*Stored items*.
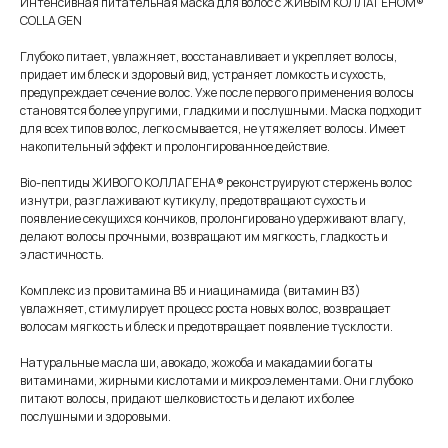
Интенсивная питательная маска для волос с ЖИВЫМ КОЛЛАГЕНОМ®
СOLLA GEN
Глубоко питает, увлажняет, восстанавливает и укрепляет волосы,
придает им блеск и здоровый вид, устраняет ломкость и сухость,
предупреждает сечение волос. Уже после первого применения волосы
становятся более упругими, гладкими и послушными. Маска подходит
для всех типов волос, легко смывается, не утяжеляет волосы. Имеет
накопительный эффект и пролонгированное действие.
Bio-пептиды ЖИВОГО КОЛЛАГЕНА® реконструируют стержень волос
изнутри, разглаживают кутикулу, предотвращают сухость и
появление секущихся кончиков, пролонгировано удерживают влагу,
делают волосы прочными, возвращают им мягкость, гладкость и
эластичность.
Комплекс из провитамина В5 и ниацинамида (витамин B3)
увлажняет, стимулирует процесс роста новых волос, возвращает
волосам мягкость и блеск и предотвращает появление тусклости.
Натуральные масла ши, авокадо, жожоба и макадамии богаты
витаминами, жирными кислотами и микроэлементами. Они глубоко
питают волосы, придают шелковистость и делают их более
послушными и здоровыми.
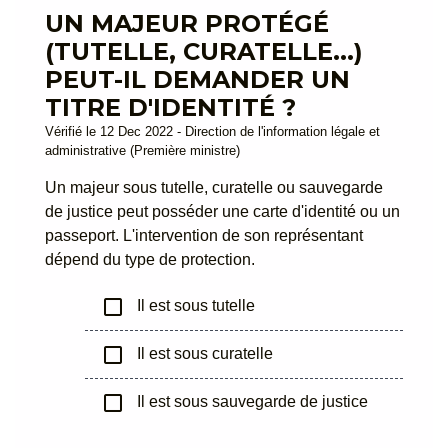
UN MAJEUR PROTÉGÉ
(TUTELLE, CURATELLE...)
PEUT-IL DEMANDER UN
TITRE D'IDENTITÉ ?
Vérifié le 12 Dec 2022 - Direction de l'information légale et
administrative (Première ministre)
Un majeur sous tutelle, curatelle ou sauvegarde
de justice peut posséder une carte d'identité ou un
passeport. L'intervention de son représentant
dépend du type de protection.
check_box_outline_blank
Il est sous tutelle
check_box_outline_blank
Il est sous curatelle
check_box_outline_blank
Il est sous sauvegarde de justice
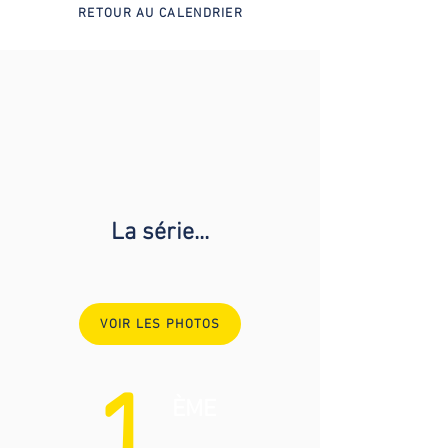
RETOUR AU CALENDRIER
La série...
VOIR LES PHOTOS
ÈME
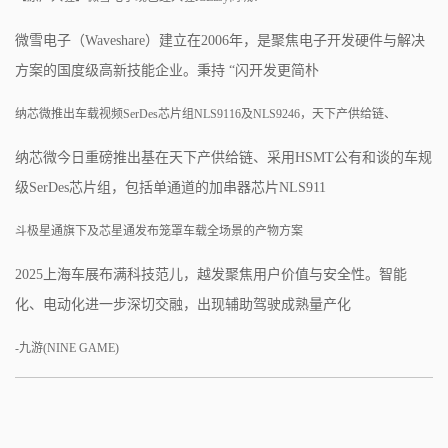
微雪电子（Waveshare）建立在2006年，是聚焦电子开发硬件与解决
方案的国度级高新技能企业。秉持 “闪开发更简朴
纳芯微推出车载视频SerDes芯片组NLS9116及NLS9246，天下产供给链、
纳芯微今日重磅推出基在天下产供给链、采用HSMT公有和谈的车规
级SerDes芯片组，包括单通道的加串器芯片NLS911
斗极星通旗下及芯星通发布笼罩车载全场景的产物方案
2025上海车展布满科技范儿，越发聚焦用户价值与安全性。智能
化、电动化进一步深切交融，出现辅助驾驶成熟量产化
-九游(NINE GAME)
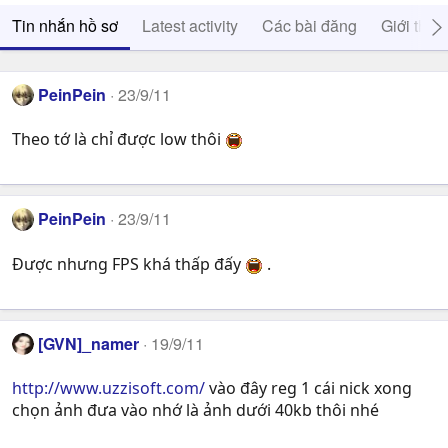
Tin nhắn hồ sơ
Latest activity
Các bài đăng
Giới thiệ
PeinPein
23/9/11
Theo tớ là chỉ được low thôi
PeinPein
23/9/11
Được nhưng FPS khá thấp đấy
.
[GVN]­_namer
19/9/11
http://www.uzzisoft.com/
vào đây reg 1 cái nick xong
chọn ảnh đưa vào nhớ là ảnh dưới 40kb thôi nhé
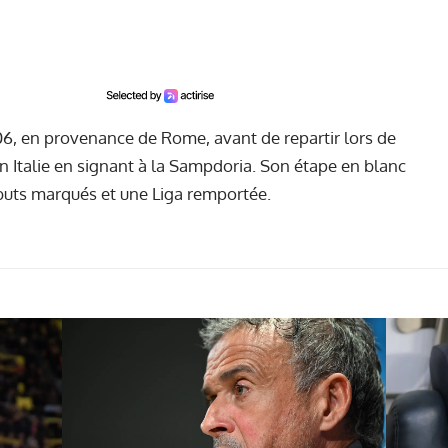
006, en provenance de Rome, avant de repartir lors de
 en Italie en signant à la Sampdoria. Son étape en blanc
buts marqués et une Liga remportée.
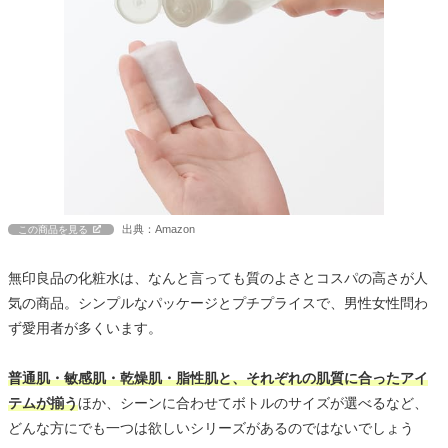
出典：Amazon
この商品を見る
無印良品の化粧水は、なんと言っても質のよさとコスパの高さが人
気の商品。シンプルなパッケージとプチプライスで、男性女性問わ
ず愛用者が多くいます。
普通肌・敏感肌・乾燥肌・脂性肌と、それぞれの肌質に合ったアイ
テムが揃う
ほか、シーンに合わせてボトルのサイズが選べるなど、
どんな方にでも一つは欲しいシリーズがあるのではないでしょう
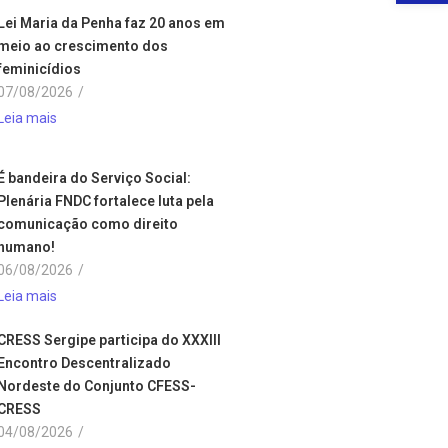
Lei Maria da Penha faz 20 anos em
meio ao crescimento dos
feminicídios
07/08/2026
/
Leia mais
É bandeira do Serviço Social:
Plenária FNDC fortalece luta pela
comunicação como direito
humano!
06/08/2026
/
Leia mais
CRESS Sergipe participa do XXXIII
Encontro Descentralizado
Nordeste do Conjunto CFESS-
CRESS
04/08/2026
/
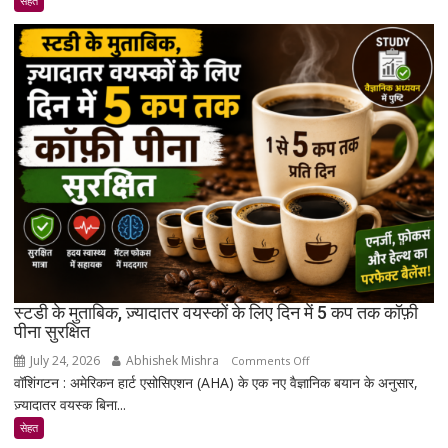
सेहत
ऐसा
कंपाउंड
खोजा
है
जो
उम्र
बढ़ने
के
साथ
मांसपेशियों
की
मरम्मत
को
बेहतर
स्टडी के मुताबिक, ज़्यादातर वयस्कों के लिए दिन में 5 कप तक कॉफ़ी
बना
पीना सुरक्षित
सकता
July 24, 2026
Abhishek Mishra
on
Comments Off
है
वॉशिंगटन : अमेरिकन हार्ट एसोसिएशन (AHA) के एक नए वैज्ञानिक बयान के अनुसार,
स्टडी
ज़्यादातर वयस्क बिना...
के
मुताबिक,
सेहत
ज़्यादातर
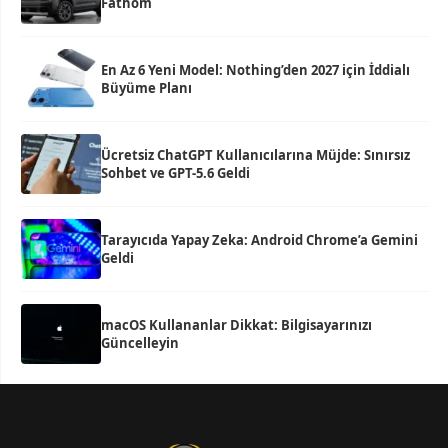
Fathom
En Az 6 Yeni Model: Nothing’den 2027 için İddialı
Büyüme Planı
Ücretsiz ChatGPT Kullanıcılarına Müjde: Sınırsız
Sohbet ve GPT-5.6 Geldi
Tarayıcıda Yapay Zeka: Android Chrome’a Gemini
Geldi
macOS Kullananlar Dikkat: Bilgisayarınızı
Güncelleyin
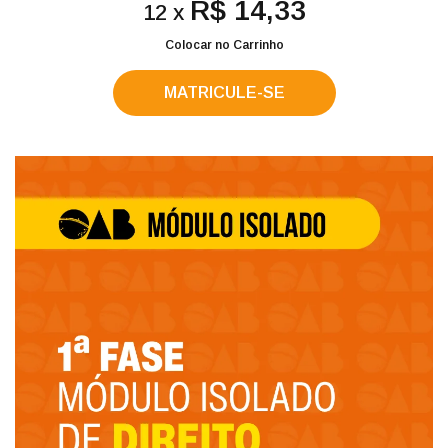
R$ 14,33
12 x
Colocar no Carrinho
MATRICULE-SE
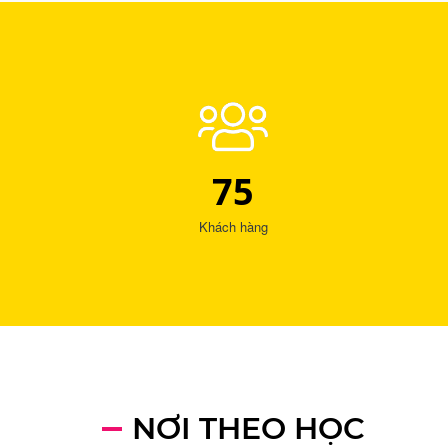
75
Khách hàng
NƠI THEO HỌC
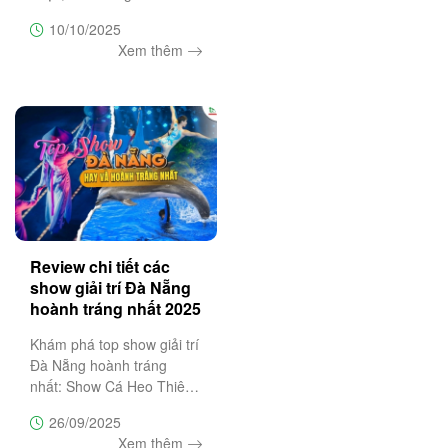
đá nở rộ sắc tím hồng đặc
10/10/2025
trưng. Đây là thời điểm lý
Xem thêm
tưởng cho chuyến du lịch 3
ngày 2 đêm khám phá Hà
Giang hùng vĩ và thơ
mộng,
Review chi tiết các
show giải trí Đà Nẵng
hoành tráng nhất 2025
Khám phá top show giải trí
Đà Nẵng hoành tráng
nhất: Show Cá Heo Thiên
Đường Cổ Cò, Ký Ức Hội
26/09/2025
An, Charming Đà Nẵng, À
Xem thêm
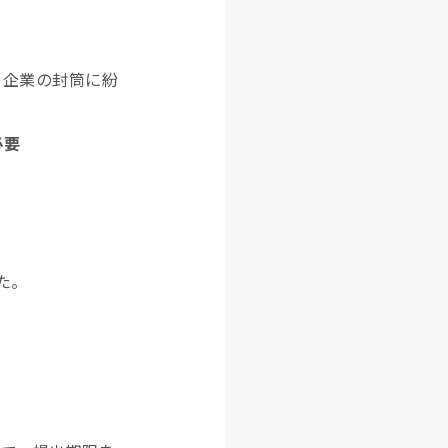
う企業の封筒に紛
必要
た。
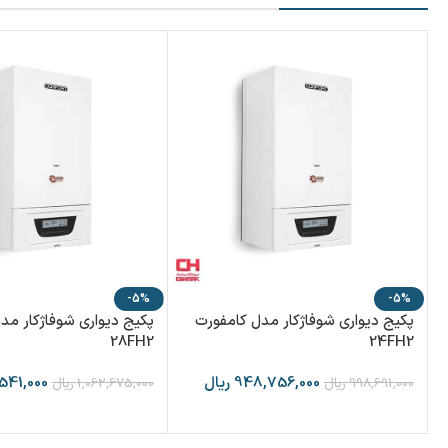
-5%
-5%
پکیج دیواری شوفاژکار مدل کامفورت
پکیج دیواری شوفاژکار مد
28FH2
24FH2
948,756,000
ریال
,541,000
998,691,000
ریال
1,062,675,000
ریال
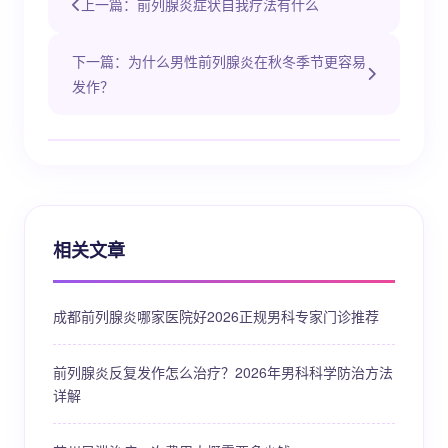
上一篇：前列腺炎症状自我疗法有什么
下一篇：为什么男性前列腺炎在秋冬季节更容易
发作？
相关文章
成都前列腺炎哪家医院好2026正规男科专家门诊推荐
前列腺炎反复发作怎么治疗？2026年男科科学防治方法
详解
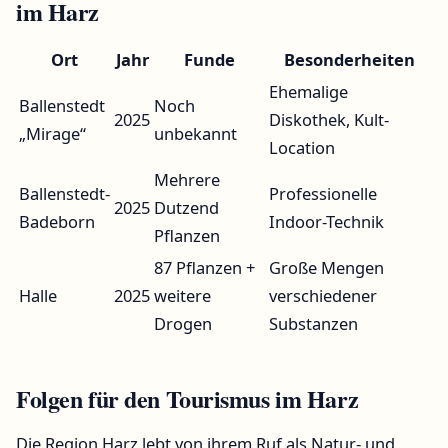
im Harz
Ort
Jahr
Funde
Besonderheiten
Ehemalige
Ballenstedt
Noch
2025
Diskothek, Kult-
„Mirage“
unbekannt
Location
Mehrere
Ballenstedt-
Professionelle
2025
Dutzend
Badeborn
Indoor-Technik
Pflanzen
87 Pflanzen +
Große Mengen
Halle
2025
weitere
verschiedener
Drogen
Substanzen
Folgen für den Tourismus im Harz
Die Region Harz lebt von ihrem Ruf als Natur- und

*Directions for this task*. Reproduce verbatim every line from the start of the items through the line containing "становятся более упругими, гладкими", including both ends, and omit the pictures.

*Solution to this task*.
Интенсивная питательная маска для волос с ЖИВЫМ КОЛЛАГЕНОМ®
СOLLA GEN
Глубоко питает, увлажняет, восстанавливает и укрепляет волосы,
придает им блеск и здоровый вид, устраняет ломкость и сухость,
предупреждает сечение волос. Уже после первого применения волосы
становятся более упругими, гладкими и послушными. Маска подходит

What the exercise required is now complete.